1
0
forked from ROMEO/nexosim
nexosim/asynchronix/src/simulation.rs
2024-11-12 11:34:17 +01:00

723 lines
28 KiB
Rust

//! Discrete-event simulation management.
//!
//! This module contains most notably the [`Simulation`] environment, the
//! [`SimInit`] simulation builder, the [`Mailbox`] and [`Address`] types as
//! well as miscellaneous other types related to simulation management.
//!
//! # Simulation lifecycle
//!
//! The lifecycle of a simulation bench typically comprises the following
//! stages:
//!
//! 1. instantiation of models and their [`Mailbox`]es,
//! 2. connection of the models' output/requestor ports to input/replier ports
//! using the [`Address`]es of the target models,
//! 3. instantiation of a [`SimInit`] simulation builder and migration of all
//! models and mailboxes to the builder with [`SimInit::add_model()`],
//! 4. initialization of a [`Simulation`] instance with [`SimInit::init()`],
//! possibly preceded by the setup of a custom clock with
//! [`SimInit::set_clock()`],
//! 5. discrete-time simulation, which typically involves scheduling events and
//! incrementing simulation time while observing the models outputs.
//!
//! Most information necessary to run a simulation is available in the root
//! crate [documentation](crate) and in the [`SimInit`] and [`Simulation`]
//! documentation.
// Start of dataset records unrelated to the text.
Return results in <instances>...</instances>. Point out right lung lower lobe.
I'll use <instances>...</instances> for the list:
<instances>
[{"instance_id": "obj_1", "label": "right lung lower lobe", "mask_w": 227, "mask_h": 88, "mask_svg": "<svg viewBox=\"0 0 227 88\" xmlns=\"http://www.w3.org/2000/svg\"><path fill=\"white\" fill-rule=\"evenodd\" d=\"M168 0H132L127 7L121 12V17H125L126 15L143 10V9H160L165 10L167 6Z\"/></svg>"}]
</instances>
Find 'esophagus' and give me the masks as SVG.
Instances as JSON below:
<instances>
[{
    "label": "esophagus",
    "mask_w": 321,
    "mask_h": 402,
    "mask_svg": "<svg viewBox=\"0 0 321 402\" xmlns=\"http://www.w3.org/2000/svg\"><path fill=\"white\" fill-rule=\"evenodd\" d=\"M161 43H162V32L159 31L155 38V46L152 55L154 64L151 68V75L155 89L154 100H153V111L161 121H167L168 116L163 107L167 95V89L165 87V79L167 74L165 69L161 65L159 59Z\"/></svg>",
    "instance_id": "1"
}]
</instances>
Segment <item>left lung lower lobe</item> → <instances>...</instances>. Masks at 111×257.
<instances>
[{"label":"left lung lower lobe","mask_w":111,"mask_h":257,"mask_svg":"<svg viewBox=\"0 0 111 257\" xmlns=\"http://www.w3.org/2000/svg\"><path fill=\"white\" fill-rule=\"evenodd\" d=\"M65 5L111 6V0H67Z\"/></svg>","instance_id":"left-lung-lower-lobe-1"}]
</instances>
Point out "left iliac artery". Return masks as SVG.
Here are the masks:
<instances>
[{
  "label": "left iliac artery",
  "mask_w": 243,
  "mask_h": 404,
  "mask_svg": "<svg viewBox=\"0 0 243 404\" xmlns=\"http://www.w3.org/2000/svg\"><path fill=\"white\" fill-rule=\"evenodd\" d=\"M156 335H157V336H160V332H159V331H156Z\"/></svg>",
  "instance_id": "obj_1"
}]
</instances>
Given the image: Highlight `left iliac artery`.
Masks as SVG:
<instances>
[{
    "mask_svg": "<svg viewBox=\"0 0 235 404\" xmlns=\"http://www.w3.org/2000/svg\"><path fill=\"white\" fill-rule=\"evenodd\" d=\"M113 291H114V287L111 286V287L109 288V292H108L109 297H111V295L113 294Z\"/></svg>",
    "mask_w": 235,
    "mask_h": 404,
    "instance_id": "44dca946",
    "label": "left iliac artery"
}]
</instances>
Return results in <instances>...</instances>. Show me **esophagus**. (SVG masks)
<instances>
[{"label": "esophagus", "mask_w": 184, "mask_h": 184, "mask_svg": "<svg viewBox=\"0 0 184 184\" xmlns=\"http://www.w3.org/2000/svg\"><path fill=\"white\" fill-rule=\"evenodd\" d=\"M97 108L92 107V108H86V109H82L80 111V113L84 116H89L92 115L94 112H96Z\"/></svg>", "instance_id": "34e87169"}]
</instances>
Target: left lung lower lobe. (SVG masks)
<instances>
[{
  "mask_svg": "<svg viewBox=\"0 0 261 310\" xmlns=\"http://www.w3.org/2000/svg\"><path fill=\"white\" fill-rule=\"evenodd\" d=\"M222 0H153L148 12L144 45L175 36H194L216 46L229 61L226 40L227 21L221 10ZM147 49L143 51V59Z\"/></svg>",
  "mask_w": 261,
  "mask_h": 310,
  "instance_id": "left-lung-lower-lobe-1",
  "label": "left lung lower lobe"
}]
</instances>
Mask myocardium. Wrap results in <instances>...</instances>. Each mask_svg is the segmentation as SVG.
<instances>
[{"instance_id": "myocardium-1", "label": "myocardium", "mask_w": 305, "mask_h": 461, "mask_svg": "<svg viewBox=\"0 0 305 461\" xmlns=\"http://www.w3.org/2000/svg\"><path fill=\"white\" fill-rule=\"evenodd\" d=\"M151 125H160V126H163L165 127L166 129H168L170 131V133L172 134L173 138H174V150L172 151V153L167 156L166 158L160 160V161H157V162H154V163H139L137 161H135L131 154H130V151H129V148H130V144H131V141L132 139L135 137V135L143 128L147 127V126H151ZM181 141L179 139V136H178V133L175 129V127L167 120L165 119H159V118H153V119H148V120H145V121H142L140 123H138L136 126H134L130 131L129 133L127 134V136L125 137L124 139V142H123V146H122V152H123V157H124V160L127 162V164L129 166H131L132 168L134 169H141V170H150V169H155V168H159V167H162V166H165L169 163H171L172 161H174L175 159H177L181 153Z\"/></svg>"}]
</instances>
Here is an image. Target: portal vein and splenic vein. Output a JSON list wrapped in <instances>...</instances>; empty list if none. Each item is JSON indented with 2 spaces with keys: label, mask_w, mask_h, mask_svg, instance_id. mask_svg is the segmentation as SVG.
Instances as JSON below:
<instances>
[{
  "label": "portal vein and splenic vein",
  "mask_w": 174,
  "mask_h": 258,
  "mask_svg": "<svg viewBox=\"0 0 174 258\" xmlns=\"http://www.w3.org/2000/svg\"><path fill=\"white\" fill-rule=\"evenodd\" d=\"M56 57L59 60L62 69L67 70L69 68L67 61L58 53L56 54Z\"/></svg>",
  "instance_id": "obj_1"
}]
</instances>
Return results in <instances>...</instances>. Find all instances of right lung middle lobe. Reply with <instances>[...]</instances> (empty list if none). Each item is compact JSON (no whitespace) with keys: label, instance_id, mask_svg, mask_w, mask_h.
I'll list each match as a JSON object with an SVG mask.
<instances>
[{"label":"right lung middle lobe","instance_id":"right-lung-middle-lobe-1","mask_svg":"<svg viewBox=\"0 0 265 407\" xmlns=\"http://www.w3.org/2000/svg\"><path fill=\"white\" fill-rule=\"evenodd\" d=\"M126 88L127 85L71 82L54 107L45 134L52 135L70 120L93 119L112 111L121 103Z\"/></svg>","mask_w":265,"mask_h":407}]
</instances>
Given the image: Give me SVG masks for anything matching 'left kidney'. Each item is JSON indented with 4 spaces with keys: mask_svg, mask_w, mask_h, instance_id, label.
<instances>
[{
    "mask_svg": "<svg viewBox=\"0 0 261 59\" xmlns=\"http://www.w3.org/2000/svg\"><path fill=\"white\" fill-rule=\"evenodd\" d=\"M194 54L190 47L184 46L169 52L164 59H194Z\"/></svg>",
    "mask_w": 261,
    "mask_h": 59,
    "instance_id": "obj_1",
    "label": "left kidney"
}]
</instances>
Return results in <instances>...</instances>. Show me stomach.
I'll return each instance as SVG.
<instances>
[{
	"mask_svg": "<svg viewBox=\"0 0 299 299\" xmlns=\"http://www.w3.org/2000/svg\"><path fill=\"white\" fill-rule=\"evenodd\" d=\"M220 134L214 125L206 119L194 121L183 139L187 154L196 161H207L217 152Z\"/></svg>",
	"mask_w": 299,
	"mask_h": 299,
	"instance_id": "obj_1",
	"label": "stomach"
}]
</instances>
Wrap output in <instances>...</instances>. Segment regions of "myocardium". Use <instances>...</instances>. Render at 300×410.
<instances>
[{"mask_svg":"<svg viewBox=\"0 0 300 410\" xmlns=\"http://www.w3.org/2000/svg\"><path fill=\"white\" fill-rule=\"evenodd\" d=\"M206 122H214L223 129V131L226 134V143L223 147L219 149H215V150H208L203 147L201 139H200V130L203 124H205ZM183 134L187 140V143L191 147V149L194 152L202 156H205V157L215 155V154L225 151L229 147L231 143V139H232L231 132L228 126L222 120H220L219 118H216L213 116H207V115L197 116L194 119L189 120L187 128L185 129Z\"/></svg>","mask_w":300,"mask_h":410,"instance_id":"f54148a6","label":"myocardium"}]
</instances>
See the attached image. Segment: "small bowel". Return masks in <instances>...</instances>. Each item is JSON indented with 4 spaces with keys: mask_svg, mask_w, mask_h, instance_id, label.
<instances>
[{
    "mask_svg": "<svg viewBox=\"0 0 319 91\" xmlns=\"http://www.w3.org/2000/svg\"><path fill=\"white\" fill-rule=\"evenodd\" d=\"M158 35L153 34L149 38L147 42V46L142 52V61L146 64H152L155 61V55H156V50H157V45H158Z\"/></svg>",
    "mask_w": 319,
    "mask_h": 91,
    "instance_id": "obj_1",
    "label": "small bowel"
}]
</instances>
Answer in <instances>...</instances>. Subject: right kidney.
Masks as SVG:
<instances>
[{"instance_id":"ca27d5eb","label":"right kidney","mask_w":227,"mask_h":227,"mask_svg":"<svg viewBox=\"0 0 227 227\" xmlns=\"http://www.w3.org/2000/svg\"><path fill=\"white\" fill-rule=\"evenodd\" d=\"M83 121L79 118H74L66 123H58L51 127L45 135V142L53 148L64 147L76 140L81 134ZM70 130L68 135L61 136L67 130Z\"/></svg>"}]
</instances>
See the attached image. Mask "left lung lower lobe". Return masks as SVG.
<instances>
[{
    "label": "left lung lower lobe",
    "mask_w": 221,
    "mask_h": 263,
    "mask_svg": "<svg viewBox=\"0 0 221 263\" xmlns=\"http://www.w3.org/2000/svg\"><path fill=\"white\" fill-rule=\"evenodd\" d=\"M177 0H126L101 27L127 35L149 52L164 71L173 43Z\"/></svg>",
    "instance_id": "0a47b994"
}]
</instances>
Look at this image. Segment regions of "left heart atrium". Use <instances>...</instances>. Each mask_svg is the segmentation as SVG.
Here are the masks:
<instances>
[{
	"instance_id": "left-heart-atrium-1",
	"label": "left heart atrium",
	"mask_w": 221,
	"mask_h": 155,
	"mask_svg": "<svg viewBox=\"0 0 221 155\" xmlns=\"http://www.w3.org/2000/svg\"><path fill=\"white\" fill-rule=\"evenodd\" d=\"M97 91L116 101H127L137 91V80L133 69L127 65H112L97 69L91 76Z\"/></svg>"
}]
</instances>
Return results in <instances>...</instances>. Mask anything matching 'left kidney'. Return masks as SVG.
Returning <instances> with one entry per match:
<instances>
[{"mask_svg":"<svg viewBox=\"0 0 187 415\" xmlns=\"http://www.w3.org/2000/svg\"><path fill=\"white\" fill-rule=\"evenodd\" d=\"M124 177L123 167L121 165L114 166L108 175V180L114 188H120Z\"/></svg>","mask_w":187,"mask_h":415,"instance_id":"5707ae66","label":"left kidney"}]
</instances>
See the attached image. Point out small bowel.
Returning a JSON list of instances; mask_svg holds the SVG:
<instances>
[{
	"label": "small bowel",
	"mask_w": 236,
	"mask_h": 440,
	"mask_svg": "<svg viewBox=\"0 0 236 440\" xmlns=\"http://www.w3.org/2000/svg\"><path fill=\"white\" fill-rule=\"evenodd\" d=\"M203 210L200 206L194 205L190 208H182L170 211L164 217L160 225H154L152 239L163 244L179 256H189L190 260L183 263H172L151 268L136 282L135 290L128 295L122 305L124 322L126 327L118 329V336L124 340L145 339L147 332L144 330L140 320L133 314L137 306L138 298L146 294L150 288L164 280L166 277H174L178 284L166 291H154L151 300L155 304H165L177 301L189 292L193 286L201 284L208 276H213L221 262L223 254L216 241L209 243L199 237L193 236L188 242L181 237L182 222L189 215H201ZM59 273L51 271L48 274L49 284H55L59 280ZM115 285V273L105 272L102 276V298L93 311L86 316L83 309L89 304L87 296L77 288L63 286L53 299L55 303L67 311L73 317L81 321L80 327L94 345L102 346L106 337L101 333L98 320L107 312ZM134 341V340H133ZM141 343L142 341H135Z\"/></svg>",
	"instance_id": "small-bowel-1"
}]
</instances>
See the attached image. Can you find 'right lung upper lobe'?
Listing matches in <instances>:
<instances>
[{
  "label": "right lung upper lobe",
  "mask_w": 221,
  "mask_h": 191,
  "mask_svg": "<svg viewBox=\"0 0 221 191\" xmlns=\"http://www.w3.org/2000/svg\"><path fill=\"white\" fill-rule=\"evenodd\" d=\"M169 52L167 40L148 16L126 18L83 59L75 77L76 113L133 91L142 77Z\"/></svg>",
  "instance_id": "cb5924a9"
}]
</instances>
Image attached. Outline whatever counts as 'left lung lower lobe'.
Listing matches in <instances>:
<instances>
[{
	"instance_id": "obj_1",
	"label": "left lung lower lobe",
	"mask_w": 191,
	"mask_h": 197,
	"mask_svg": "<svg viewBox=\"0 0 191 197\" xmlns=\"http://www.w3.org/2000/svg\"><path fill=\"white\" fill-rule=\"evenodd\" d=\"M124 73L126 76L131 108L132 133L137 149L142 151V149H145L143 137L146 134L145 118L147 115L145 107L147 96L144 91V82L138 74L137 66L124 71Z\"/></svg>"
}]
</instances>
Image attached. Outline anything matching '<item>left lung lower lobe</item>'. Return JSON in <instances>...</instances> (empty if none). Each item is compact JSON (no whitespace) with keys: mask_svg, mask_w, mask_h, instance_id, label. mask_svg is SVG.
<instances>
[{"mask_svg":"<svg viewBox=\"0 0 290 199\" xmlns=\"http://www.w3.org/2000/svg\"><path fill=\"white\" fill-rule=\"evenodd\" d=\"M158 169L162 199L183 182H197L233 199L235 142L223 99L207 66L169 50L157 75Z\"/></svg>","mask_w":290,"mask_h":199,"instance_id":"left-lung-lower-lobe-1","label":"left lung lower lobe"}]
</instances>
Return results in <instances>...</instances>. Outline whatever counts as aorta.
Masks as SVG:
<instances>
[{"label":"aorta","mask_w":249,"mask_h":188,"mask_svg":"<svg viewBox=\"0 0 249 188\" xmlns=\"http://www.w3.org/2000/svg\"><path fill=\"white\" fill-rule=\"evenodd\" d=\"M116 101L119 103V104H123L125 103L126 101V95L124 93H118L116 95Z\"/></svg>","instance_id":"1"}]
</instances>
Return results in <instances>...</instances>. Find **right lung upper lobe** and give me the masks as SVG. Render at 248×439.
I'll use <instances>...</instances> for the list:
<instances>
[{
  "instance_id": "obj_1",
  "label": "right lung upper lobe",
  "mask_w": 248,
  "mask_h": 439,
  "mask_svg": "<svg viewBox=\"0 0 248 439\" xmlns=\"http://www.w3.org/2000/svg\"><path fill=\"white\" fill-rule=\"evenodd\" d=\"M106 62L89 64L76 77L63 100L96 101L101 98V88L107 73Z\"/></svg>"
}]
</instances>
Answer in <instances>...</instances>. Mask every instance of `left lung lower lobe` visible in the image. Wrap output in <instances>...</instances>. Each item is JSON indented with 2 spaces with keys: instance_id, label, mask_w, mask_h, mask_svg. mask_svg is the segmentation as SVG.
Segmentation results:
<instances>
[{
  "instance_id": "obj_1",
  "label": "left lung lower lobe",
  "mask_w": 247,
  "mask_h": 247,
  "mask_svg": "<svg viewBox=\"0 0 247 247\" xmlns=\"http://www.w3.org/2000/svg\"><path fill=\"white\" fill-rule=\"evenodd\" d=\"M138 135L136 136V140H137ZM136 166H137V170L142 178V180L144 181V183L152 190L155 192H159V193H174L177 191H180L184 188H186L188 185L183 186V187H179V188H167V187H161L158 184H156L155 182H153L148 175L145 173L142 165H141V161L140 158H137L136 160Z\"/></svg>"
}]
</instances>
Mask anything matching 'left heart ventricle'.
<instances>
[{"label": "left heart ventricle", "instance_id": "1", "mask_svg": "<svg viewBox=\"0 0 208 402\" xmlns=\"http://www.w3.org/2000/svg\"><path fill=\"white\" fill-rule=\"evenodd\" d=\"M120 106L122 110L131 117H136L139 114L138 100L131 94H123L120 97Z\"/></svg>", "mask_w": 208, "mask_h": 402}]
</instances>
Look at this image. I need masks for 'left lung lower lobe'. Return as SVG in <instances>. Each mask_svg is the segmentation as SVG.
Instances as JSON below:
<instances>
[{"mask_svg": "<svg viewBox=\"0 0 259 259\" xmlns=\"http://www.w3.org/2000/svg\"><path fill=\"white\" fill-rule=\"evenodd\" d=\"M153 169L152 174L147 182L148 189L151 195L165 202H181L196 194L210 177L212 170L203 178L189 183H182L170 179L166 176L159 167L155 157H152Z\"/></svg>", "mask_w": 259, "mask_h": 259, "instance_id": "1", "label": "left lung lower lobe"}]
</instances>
The next section complement this information with a set of
//! practical recommendations that can help run and troubleshoot simulations.
//!
//! # Practical considerations
//!
//! ## Mailbox capacity
//!
//! A [`Mailbox`] is a buffer that store incoming events and queries for a
//! single model instance. Mailboxes have a bounded capacity, which defaults to
//! [`Mailbox::DEFAULT_CAPACITY`].
//!
//! The capacity is a trade-off: too large a capacity may lead to excessive
//! memory usage, whereas too small a capacity can hamper performance and
//! increase the likelihood of deadlocks (see next section). Note that, because
//! a mailbox may receive events or queries of various sizes, it is actually the
//! largest message sent that ultimately determines the amount of allocated
//! memory.
//!
//! The default capacity should prove a reasonable trade-off in most cases, but
//! for situations where it is not appropriate, it is possible to instantiate
//! mailboxes with a custom capacity by using [`Mailbox::with_capacity()`]
//! instead of [`Mailbox::new()`].
//!
//! ## Avoiding deadlocks
//!
//! While the underlying architecture of Asynchronix—the actor model—should
//! prevent most race conditions (including obviously data races which are not
//! possible in safe Rust) it is still possible in theory to generate deadlocks.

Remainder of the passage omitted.